**The data:**
■ ■ ■ ■
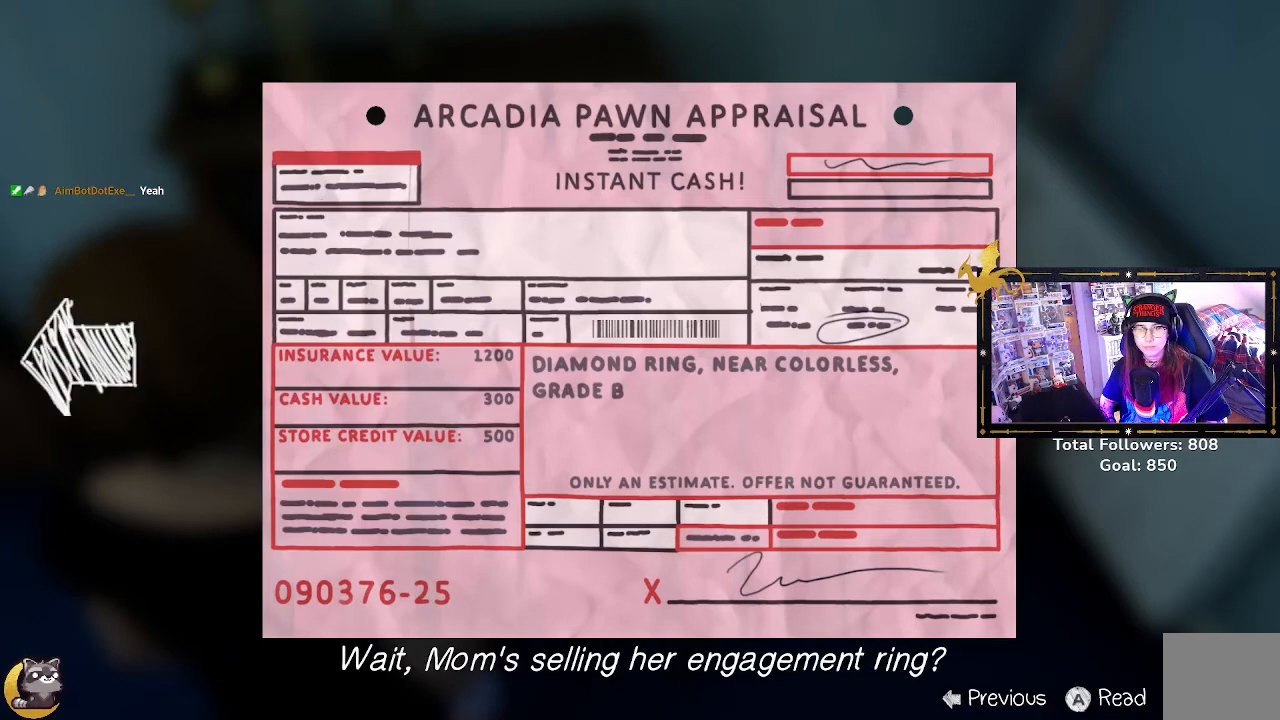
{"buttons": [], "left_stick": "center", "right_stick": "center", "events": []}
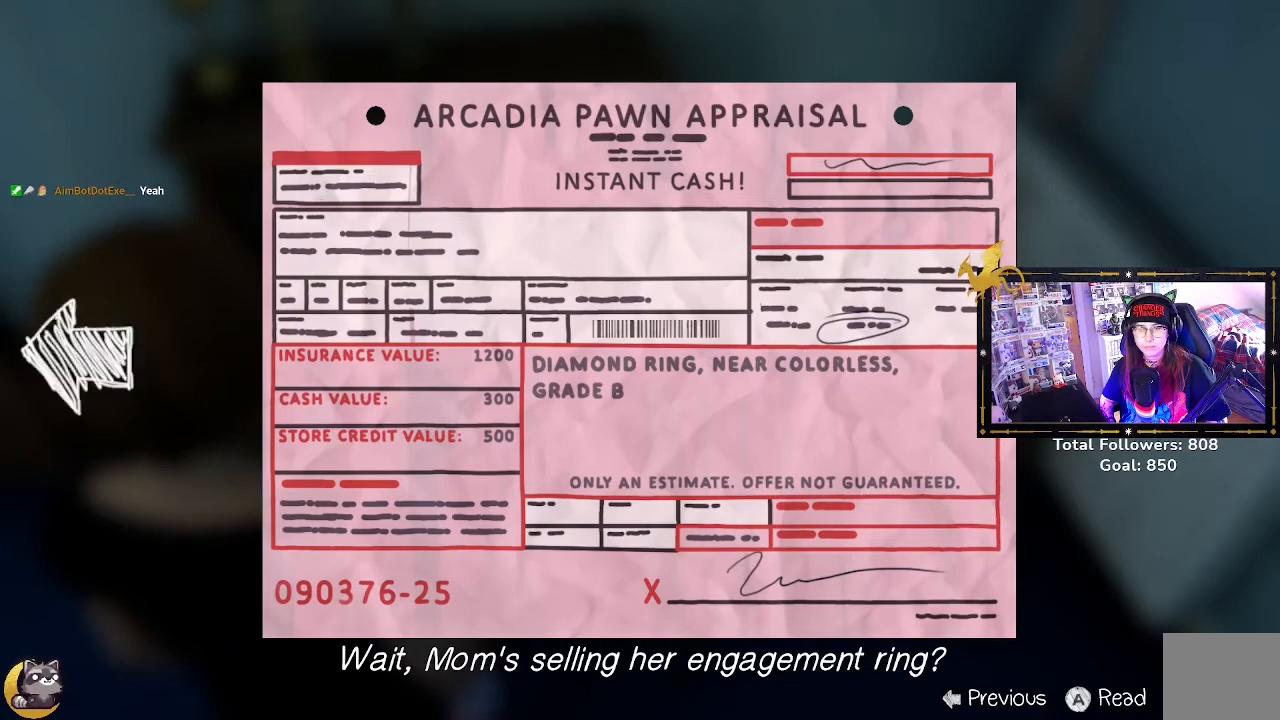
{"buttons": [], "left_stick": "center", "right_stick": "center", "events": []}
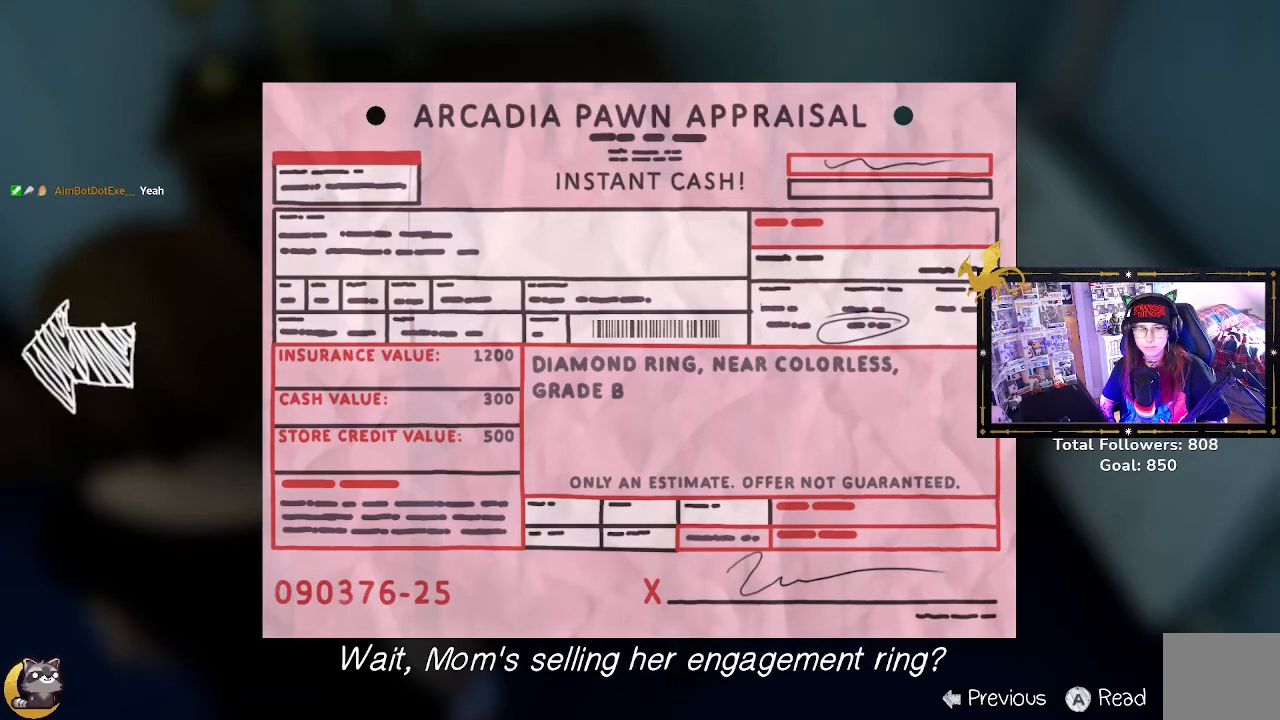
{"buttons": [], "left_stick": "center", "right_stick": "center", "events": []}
■ ■ ■ ■
**Directions:** Without including any pictures, reproduce the data exactly.

**Answer section:**
{"buttons": [], "left_stick": "center", "right_stick": "center", "events": []}
{"buttons": [], "left_stick": "center", "right_stick": "center", "events": []}
{"buttons": [], "left_stick": "center", "right_stick": "center", "events": []}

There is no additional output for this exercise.